Les tarifs réglementés de l’électricité augmentent de 2,5 % depuis le 1er août 2026. Cette hausse, relevée par RTL auprès d’automobilistes concernés, pèse sur les foyers équipés d’une voiture électrique, surtout lorsque la recharge se fait principalement à domicile.
EDF applique +2,5 % aux tarifs réglementés depuis le 1er août
La progression de +2,5 % des tarifs réglementés intervient au cœur de l’été, période pendant laquelle les annonces tarifaires passent parfois au second plan dans le budget des ménages. Pour une facture annuelle moyenne, le montant passerait de 1 046 euros à 1 072 euros, soit 26 euros de plus sur une année complète. Cette moyenne masque des écarts importants selon la taille du logement, le mode de chauffage et le nombre d’équipements électriques utilisés au quotidien.
Pour les clients d’EDF concernés par le tarif réglementé, l’impact ne se limite pas à l’éclairage, aux appareils ménagers ou à l’eau chaude. Les conducteurs qui ont remplacé le carburant par une recharge domestique intègrent désormais leur mobilité dans leur facture d’énergie. Un automobiliste interrogé par RTL résume cette vigilance par une formule directe, chaque hausse donnant « un peu la grimace » aux propriétaires déjà attentifs au prix du kilowattheure.
Le surcoût peut sembler modéré si l’on observe une seule recharge. Mais l’effet devient plus visible avec des usages répétés, notamment pour les actifs qui parcourent plusieurs dizaines de kilomètres par jour. Une batterie rechargée plusieurs fois par semaine transforme la variation tarifaire en ligne budgétaire suivie de près, au même titre que l’assurance, l’entretien ou le stationnement. Le raisonnement est d’autant plus sensible que l’achat d’un modèle électrique repose souvent sur une promesse de coût d’usage réduit.
Cette évolution intervient aussi dans un marché automobile encore en transition. Les constructeurs mettent en avant la baisse des dépenses à l’usage, mais les ménages calculent davantage le coût complet, achat, financement, borne domestique et énergie comprise. Pour ceux qui ont franchi le pas récemment, la hausse du 1er août rappelle que l’avantage économique de l’électrique dépend fortement des prix de l’électricité et du profil de recharge.

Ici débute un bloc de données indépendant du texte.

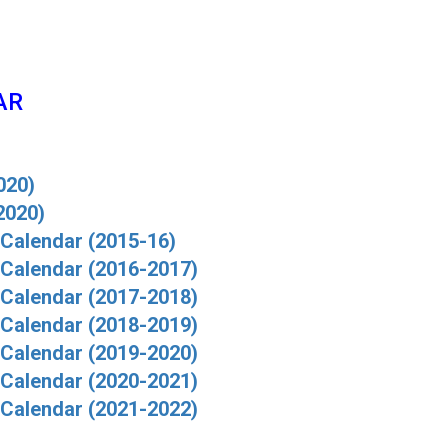
AR
020)
2020)
alendar (2015-16)
Calendar (2016-2017)
Calendar (2017-2018)
Calendar (2018-2019)
Calendar (2019-2020)
Calendar (2020-2021)
Calendar (2021-2022)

Les recharges nocturnes pèsent davantage sur les automobilistes électriques
La recharge à domicile reste l’option privilégiée par de nombreux propriétaires de véhicules électriques, car elle évite les files d’attente et les tarifs parfois élevés des bornes rapides. Les conducteurs programment souvent leur véhicule pendant les heures creuses, généralement la nuit, afin de limiter la dépense. La hausse de 2,5 % modifie ce calcul sans le faire disparaître, mais elle réduit légèrement l’écart attendu entre recharge domestique et carburant classique.
Pour mesurer l’effet concret, il faut partir de la consommation du véhicule. Une voiture électrique utilisée en trajet mixte peut consommer autour de 15 à 18 kWh aux 100 kilomètres, selon le modèle, la météo, la vitesse et le relief. Une hausse de 2,5 % du prix de l’électricité ajoute quelques centimes aux 100 kilomètres. Le montant paraît faible isolément, mais sur 12 000 ou 15 000 kilomètres par an, l’addition devient perceptible pour les foyers serrant déjà leurs dépenses.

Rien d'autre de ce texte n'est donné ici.